Two British armies had been employed in Spain. The first, indeed, won a respectable victory, but sharply pricked British pride by the Convention of Cintra. The second had spoiled the strategy of Napoleon himself, and had ended a dreadful retreat by winning the victory of Corunna. But the wrecks of Moore's army landed in England -- ragged, hunger-bitten, bare-footed, visibly dying of hardship and disease -- had sent a thrill of horror across the three kingdoms. Was it worth while maintaining a struggle so cruel and desperate, and one in which success seemed so remote?
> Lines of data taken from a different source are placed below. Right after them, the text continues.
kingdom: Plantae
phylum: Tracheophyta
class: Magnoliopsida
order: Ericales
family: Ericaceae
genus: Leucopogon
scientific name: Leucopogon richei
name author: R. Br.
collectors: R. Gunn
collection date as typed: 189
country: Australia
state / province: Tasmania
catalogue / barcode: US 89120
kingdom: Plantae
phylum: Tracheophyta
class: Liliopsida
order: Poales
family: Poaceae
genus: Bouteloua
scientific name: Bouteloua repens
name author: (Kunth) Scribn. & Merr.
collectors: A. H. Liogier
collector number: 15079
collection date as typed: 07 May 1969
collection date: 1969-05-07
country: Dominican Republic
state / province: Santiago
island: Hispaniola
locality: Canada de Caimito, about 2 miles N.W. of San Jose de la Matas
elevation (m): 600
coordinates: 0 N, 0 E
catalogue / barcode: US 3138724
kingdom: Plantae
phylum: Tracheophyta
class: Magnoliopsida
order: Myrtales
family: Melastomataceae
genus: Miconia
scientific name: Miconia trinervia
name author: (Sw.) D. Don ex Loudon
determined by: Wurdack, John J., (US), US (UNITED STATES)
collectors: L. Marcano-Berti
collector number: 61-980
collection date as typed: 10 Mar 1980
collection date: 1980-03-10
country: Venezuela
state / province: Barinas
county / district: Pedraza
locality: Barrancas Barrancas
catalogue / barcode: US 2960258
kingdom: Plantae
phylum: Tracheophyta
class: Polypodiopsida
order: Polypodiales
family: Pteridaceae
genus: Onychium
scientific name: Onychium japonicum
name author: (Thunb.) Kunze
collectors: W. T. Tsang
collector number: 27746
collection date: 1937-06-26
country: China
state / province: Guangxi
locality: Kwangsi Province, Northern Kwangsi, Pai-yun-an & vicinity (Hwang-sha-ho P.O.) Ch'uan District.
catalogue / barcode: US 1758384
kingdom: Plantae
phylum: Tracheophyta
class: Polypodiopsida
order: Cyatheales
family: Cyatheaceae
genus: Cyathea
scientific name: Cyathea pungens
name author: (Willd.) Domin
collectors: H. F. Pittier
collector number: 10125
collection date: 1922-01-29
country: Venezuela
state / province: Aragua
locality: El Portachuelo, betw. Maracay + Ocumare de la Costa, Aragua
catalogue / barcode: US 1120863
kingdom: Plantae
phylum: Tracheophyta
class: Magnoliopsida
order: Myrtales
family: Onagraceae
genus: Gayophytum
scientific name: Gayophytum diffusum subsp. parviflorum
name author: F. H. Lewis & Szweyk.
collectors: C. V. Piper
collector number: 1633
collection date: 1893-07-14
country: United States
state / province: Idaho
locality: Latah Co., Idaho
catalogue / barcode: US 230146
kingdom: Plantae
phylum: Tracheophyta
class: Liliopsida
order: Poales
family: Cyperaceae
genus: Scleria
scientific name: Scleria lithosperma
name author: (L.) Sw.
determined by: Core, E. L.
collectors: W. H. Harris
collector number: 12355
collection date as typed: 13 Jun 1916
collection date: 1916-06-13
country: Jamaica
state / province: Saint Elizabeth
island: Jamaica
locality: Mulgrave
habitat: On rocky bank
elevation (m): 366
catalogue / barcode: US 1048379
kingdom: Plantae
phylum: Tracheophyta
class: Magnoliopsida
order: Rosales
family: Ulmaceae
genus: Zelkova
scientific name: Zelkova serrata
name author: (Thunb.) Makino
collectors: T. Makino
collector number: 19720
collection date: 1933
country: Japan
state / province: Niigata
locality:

But the British temper is stubborn; and Castlereagh, whatever his faults as a statesman, reflected that quality of the British temper perfectly. It was clear, too, that war was about to break out again on the Continent, where Austria believed that at last, in the person of the Archduke Charles, it had discovered a general whose genius might rebuke that of Napoleon himself, This would give English arms in Spain a new opportunity. The French Emperor, fighting for existence on the Rhine or the Danube, could spare no reinforcements for his legions on the Douro or the Tormes.

Craddock was in command of the scanty and scattered British troops still in Portugal, but the British Cabinet turned to Wellesley for counsel. In a memorandum dated March 9, 1809, Wellesley declared that Portugal "might be defended, whatever the result of the contest in Spain."

The Portuguese troops, he advised, should be placed under British leadership, and with 30,000 British troops, not only could Portugal be held, but the French power in Spain be shaken. The British Cabinet accepted Wellesley's judgment, and on April 22 Wellesley himself landed in Lisbon to begin those great campaigns which have won for him immortal fame.